In most cases, such an analysis should support the conclusion that
payment of the award is dependent on the attainment of the performance
goal.
Taxpayers must decide whether to deduct amounts that have already
been paid, and amounts that the taxpayer is obligated to pay under
arrangements currently in place, where such amounts otherwise qualify
as performance-based compensation but are subject to a provision
guaranteeing payment upon an involuntary or good reason termination.
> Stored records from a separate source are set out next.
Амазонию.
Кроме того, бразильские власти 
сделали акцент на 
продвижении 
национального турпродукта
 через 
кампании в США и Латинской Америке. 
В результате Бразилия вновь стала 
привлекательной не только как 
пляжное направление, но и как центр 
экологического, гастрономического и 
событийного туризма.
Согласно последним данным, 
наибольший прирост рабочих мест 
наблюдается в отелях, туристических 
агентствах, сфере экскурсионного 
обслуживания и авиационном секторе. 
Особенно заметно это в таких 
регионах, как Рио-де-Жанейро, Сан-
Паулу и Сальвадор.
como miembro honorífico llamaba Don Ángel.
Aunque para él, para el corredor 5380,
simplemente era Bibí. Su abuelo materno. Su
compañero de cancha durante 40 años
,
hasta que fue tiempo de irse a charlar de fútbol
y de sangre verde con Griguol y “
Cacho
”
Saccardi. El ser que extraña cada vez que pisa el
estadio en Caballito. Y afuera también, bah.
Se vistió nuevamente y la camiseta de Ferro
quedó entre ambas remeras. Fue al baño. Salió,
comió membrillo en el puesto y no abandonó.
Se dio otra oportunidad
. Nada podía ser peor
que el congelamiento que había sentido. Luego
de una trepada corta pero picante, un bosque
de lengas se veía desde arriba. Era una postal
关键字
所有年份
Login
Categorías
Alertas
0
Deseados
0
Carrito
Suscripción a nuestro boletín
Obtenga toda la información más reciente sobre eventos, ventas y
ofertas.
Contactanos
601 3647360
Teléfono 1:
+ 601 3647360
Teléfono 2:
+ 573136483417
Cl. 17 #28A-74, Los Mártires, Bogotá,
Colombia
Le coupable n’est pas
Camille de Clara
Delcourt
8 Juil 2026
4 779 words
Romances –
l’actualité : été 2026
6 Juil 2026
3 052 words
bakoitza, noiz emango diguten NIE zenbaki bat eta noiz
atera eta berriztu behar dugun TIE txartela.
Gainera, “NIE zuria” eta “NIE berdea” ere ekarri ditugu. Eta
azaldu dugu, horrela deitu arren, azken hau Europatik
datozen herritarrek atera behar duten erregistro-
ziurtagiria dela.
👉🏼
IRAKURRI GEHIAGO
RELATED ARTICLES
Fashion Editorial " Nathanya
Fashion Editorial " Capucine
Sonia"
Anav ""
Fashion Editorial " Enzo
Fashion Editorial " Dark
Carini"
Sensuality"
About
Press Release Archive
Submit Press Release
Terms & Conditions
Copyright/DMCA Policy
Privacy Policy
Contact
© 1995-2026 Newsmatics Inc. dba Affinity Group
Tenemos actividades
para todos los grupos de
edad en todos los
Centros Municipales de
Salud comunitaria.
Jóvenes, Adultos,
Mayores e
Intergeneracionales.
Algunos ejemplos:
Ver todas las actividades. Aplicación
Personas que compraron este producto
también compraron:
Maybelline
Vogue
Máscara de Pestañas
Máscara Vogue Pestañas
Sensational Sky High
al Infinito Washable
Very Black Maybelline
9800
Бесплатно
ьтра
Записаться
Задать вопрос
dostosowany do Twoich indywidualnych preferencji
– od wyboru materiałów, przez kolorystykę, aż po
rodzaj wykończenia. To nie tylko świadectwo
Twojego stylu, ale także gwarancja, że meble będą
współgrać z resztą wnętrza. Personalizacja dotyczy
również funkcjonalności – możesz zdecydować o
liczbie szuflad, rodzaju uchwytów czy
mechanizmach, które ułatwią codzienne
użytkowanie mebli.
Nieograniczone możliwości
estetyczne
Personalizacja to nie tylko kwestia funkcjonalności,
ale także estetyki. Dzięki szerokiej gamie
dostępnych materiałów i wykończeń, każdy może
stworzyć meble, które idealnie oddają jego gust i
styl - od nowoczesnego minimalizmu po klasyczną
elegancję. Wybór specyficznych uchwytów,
We understand that some accounting and law firms have concluded that
the Ruling prevents them from concluding that it is “more likely
than not” that such an arrangement will meet the
performance-based definition. Based on the foregoing analysis, we
believe the Ruling improperly applies the regulation, and the issuance
of the Ruling to a single
taxpayer,4 standing alone,
should not prevent taxpayers from deducting amounts paid under such an
arrangement. In most situations, an analysis of the facts and
circumstances should support the conclusion that it is not the case
that the employee would receive the compensation if the
performance goal is not attained.
What to Do Now
We recommend that companies give serious consideration to modifying
their plans and/or agreements to comply with the Ruling on a
going-forward basis. Care must be taken in making these changes. For
example, the IRS may attempt to couple a severance arrangement,
obligating a company to pay all or a pro rata portion of an otherwise
performance-based bonus at target upon an involuntary or good reason
termination, with an otherwise qualifying performance-based
arrangement, thereby causing the performance-based arrangement to
fail. Because target bonuses payable on involuntary or good reason
terminations are usually a multiple of the executive's base pay (e.g.,
“executive's target bonus shall be 150%/200% of his or her base
salary as adjusted from time to time …”), one approach
might be to provide that, upon a covered termination, the executive
will not receive a bonus payment but rather an additional multiple of
his or her salary.
On a related issue, the definition of “performance-based
compensation” under Regs. §1.409A(e)(1) provides that
compensation may be performance-based even though it could be paid
without satisfying the performance criteria due to the service
provider's death, disability or change in control event. We understand
that many companies, in reliance on the §162(m) ruling position
previously taken by the IRS, have expanded the list of payment events
to include involuntary or good reason terminations. Although it is
conceivable that the IRS will come to a different conclusion on this
issue for purposes of §409A, we recommend that the exceptions for
payment of performance-based compensation be limited to those
specified in Regs. §1.409A-1(e)(1).
Each taxpayer's situation and plan provisions are different; for
example, the involuntary termination and good reason provisions may be
in the plan document themselves and potentially affect all named
executive officers or those provisions may be contained solely in one
individual's employment agreement. Therefore, before taking any
action, careful consideration to these rulings and IRS positions is
warranted.
For more information, in the Tax Management Portfolios, see
Brisendine, Veal & Drigotas, 385 T.M., Deferred Compensation
Arrangements, and in Tax Practice Series, see ¶5710,
Nonqualified Deferred Compensation.
1
We understand that the IRS is considering the revocation of these earlier rulings but has not yet done so. It is likely that the IRS will consider an arrangement to be non-performance-based under §162(m) notwithstanding PLR 200613012 to the extent persons who are retirement eligible are guaranteed the bonus without regard to whether the performance goal is attained.
2
Note that, under existing law, if a named executive officer terminates employment before the end of the year, the executive ceases to be subject to §162(m).
3
Cf. Regs. §§1.409A-1(d)(1) and 1.409A-1(n), which treat these payment events as substantial risks of forfeitures that prevent amounts subject to these contingencies from being vested, i.e., the involuntary or good reason termination is beyond the service provider's control and something that is not certain to occur.
4
Private letter rulings issued to other taxpayers have no precedential status, §6110(k)(3).